§ Source records:
• • • • •
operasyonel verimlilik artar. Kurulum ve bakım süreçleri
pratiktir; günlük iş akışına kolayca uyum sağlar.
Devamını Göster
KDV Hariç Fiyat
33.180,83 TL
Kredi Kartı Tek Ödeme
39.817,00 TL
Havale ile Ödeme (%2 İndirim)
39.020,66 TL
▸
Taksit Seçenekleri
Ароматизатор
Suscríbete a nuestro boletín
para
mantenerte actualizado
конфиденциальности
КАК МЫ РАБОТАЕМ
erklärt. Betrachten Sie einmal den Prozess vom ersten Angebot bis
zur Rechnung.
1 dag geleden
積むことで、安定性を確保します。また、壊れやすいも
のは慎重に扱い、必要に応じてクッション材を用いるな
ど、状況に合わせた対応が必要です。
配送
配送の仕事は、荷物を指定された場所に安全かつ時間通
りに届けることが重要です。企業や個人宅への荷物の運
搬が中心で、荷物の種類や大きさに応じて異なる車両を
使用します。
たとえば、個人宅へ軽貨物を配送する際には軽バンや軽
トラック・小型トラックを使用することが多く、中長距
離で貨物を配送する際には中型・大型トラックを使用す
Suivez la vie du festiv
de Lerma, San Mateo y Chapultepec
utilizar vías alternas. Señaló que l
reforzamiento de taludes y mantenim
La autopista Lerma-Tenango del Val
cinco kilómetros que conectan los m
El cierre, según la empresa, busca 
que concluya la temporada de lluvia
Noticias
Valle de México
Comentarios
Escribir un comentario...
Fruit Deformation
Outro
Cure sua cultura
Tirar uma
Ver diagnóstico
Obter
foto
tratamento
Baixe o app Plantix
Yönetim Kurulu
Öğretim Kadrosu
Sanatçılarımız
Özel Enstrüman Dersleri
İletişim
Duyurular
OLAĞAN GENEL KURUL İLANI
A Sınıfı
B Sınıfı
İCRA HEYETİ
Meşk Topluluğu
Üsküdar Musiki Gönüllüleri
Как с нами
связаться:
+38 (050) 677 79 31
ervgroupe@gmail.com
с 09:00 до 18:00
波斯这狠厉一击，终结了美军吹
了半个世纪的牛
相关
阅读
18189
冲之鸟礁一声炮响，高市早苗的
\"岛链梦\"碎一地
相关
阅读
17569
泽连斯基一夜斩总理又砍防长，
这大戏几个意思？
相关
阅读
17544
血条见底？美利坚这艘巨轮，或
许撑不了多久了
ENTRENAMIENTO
• • • • •
§ Task details:
How many lines in the rows above contain the string "Lerma"? Case counts, so match capital and small letters exactly. Give only the number.

§ Response to the exercise:
2